Mitochondrial variants: DECIPHER supports the deposition and interpretation of variants in the nuclear and mitochondrial genomes. Mitochondrial diseases are the most common form of inherited neuro-metabolic disorders, and are caused by mutations in the nuclear or mitochondrial genomes. In addition, nuclear genetic factors have been shown to influence clinical outcomes for mitochondrial DNA mutations (Boggan et al ., 2019). Thus the display of both genomes in a single interface is clinically important. In DECIPHER it is possible to record homoplasmy or the percentage of heteroplasmy per tissue, which is clinically essential as it has been shown to contribute to disease progression (Grady et al ., 2018).

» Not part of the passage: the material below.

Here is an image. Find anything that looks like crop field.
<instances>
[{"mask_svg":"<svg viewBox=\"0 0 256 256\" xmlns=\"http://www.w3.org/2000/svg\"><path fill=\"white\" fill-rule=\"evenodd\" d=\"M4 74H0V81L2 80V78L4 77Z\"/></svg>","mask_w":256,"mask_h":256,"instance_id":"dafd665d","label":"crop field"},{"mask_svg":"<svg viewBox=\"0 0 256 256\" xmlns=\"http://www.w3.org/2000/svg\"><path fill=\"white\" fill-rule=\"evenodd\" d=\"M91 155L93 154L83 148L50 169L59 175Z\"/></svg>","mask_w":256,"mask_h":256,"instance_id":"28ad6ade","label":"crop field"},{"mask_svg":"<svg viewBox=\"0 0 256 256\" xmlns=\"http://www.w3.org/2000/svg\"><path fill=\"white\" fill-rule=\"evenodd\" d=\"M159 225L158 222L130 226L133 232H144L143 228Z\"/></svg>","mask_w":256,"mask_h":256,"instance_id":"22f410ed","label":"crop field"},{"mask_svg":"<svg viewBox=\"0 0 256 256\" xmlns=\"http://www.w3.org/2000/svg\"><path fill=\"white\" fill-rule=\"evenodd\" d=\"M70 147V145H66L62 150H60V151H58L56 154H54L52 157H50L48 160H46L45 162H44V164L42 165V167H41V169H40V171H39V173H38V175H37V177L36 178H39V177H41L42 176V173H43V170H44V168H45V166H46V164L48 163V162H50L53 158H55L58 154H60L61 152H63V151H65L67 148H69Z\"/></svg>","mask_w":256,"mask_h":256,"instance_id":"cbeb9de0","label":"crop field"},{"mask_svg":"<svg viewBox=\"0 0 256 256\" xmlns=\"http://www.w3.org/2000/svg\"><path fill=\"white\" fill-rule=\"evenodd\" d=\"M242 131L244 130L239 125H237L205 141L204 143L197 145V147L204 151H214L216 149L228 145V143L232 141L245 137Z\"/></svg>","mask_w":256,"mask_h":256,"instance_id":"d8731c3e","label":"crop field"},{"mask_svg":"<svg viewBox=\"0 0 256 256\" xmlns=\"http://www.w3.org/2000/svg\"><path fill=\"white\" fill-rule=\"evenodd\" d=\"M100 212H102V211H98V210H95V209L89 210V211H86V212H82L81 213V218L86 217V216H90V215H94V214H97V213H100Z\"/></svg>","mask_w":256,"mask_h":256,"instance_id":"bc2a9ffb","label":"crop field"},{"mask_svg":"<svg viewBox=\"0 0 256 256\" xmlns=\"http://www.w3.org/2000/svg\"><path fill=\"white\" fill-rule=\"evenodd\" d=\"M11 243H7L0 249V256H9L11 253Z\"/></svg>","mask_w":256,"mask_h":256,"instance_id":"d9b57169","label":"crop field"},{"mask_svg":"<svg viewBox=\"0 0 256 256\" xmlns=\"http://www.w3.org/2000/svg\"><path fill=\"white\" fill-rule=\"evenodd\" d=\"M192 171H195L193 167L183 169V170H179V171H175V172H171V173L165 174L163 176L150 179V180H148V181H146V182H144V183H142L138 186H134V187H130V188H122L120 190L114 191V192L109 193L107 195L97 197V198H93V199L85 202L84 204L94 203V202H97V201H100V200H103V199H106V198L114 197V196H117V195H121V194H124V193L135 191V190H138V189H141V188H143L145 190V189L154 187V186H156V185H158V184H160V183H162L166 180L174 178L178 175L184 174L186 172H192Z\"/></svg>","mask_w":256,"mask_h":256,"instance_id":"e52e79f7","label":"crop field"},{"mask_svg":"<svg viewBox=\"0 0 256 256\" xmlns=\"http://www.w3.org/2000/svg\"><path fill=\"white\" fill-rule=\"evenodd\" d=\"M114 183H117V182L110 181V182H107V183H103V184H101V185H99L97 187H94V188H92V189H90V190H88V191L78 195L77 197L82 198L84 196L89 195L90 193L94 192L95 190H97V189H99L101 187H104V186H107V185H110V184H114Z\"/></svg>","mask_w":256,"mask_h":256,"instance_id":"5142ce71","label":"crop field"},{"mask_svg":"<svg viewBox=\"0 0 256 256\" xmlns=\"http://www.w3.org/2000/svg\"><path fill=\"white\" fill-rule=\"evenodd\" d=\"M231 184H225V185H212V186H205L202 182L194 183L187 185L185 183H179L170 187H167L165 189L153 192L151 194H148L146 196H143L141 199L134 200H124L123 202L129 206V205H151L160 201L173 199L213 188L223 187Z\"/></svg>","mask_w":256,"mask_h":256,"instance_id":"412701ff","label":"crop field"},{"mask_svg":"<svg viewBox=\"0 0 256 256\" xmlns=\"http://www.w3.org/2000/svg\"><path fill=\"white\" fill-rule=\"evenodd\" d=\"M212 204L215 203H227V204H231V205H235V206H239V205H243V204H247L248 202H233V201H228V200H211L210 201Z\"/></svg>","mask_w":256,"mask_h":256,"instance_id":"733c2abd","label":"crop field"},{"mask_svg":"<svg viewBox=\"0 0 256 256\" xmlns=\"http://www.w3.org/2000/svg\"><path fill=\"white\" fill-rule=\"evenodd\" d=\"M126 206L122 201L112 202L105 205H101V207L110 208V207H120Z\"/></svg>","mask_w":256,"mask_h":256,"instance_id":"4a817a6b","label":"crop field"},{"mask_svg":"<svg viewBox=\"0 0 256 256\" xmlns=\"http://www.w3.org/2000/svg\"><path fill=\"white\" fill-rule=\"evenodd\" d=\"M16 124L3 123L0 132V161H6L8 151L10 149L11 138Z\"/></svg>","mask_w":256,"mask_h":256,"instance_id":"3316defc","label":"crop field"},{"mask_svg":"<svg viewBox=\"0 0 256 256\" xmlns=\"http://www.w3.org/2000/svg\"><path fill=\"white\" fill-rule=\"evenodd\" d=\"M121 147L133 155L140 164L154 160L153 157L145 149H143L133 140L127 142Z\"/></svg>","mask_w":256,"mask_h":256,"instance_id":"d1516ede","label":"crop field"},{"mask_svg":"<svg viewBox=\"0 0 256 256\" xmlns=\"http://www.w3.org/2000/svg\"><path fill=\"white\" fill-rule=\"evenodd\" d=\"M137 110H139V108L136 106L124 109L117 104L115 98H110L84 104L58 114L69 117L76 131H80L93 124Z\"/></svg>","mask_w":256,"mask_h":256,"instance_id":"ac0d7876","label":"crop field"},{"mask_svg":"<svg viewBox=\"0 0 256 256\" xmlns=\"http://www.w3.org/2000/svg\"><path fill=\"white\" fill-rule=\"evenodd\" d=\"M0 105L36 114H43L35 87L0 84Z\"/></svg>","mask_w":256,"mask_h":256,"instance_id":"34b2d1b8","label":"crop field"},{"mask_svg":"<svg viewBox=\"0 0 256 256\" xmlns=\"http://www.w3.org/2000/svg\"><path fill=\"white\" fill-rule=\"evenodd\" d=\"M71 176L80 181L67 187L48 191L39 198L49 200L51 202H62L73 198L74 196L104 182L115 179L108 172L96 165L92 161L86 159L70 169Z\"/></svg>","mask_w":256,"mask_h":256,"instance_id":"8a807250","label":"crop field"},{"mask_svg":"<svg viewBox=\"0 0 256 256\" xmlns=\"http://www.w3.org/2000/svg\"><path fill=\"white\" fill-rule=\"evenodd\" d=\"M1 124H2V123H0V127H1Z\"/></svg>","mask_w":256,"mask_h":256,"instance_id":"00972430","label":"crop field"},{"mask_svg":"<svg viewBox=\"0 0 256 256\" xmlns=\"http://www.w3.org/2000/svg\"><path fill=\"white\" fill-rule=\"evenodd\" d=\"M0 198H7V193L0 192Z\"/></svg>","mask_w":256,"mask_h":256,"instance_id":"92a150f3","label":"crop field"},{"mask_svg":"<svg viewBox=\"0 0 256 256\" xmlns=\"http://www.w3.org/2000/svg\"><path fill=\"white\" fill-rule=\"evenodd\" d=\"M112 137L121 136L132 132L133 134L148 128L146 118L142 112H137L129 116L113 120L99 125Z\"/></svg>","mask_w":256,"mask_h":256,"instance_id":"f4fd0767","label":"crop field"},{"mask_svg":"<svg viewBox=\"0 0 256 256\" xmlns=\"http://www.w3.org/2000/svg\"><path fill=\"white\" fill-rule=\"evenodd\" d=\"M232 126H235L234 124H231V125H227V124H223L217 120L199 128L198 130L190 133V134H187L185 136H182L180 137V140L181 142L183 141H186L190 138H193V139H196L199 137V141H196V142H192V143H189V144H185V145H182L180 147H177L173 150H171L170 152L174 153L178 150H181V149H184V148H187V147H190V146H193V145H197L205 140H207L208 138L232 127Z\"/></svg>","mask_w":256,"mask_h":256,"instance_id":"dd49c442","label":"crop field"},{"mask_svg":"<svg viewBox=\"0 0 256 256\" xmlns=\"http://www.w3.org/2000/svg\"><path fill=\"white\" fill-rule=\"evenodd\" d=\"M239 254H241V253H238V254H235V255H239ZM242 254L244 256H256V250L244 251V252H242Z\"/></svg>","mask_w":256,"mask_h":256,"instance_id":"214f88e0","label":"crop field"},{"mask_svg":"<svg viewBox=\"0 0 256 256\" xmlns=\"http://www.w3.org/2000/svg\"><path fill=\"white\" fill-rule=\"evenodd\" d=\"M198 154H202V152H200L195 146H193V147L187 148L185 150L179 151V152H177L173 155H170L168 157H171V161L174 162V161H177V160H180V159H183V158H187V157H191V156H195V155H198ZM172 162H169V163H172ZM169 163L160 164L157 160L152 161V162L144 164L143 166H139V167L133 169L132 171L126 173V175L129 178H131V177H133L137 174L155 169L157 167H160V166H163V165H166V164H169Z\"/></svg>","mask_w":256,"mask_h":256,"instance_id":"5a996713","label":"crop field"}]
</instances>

Variant haplotypes: Variants may work in cis to create or modify a disease allele or in trans to cause a biallelic disorder. For this reason DECIPHER users can assign variants to a haplotype, e.g. for compound heterozygous variants, the variants will be shown as in trans . As our understanding of rare disease genetics improves, the representation of its complexity is becoming even more essential. It is known that genetic modifiers alleviate or exacerbate the severity of the disease (Rahit and Tarailo-Graovac 2020) and there are recent examples where rare pathogenic haplotypes have been shown to cause disease, such as an albinism-causing TYR haplotype (Campbellet al , 2019).
Pathogenicity predictors: For all sequence variants deposited to DECIPHER, predictions from the Ensembl Variant Effect Predictor (VEP; McLaren et al ., 2016) are displayed across all Ensembl/GENCODE transcripts. Predictions include the consequence (e.g. missense, frameshift), the protein change, and several pathogenicity scores: SIFT (Sim et al ., 2012), PolyPhen-2 (Adzhubei et al ., 2013), CADD (Kircher et al ., 2014), REVEL (Ioannidis et al ., 2016), and SpliceAI (Jaganathan et al. , 2019). DECIPHER seeks advice from experts in the field and refers to benchmarking studies for pathogenicity predictors (e.g. Gunning et al ., 2021) prior to the inclusion of additional scores, assisting in the application of good practice.
Reference genome: All genomic information is displayed in the GRCh38 assembly version of the human genome, allowing the most up-to-date genome and transcript information to be used to enable accurate variant interpretation. The display of genomic data in GRCh38 permits DECIPHER to promote the use of Matched Annotation from NCBI and EMBL-EBI (MANE) transcripts, where the RefSeq and Ensembl/GENCODE transcripts from a protein-coding gene pair are identical (5’ UTR, coding region, and 3’ UTR). DECIPHER currently promotes and highlights MANE Select transcripts, one high-quality representative transcript per protein-coding gene that is well-supported by experimental data and represents the biology of the gene (https://tark.ensembl.org/web/mane_project). Describing variants relative to a single, recommended transcript, along with sequence variant normalisation, assists in the standardisation of variant reporting.
Reference conversion tools: Deposition with GRCh37/hg19 coordinates is still supported: prior to normalisation, DECIPHER remaps GRCh37 coordinates onto the GRCh38 assembly, using an algorithm based on the UCSC LiftOver tool (https://genome.ucsc.edu/cgi-bin/hgLiftOver, Kuhn et al ., 2013). A range of tools are also provided to allow users to visualise the differences between assemblies. These include GRCh37 and GRCh38 comparative genome browsers, gene lists for variants lifted over by DECIPHER which display genes that no longer overlap the variant, and a liftover mapping genome browser track (Fig. 3).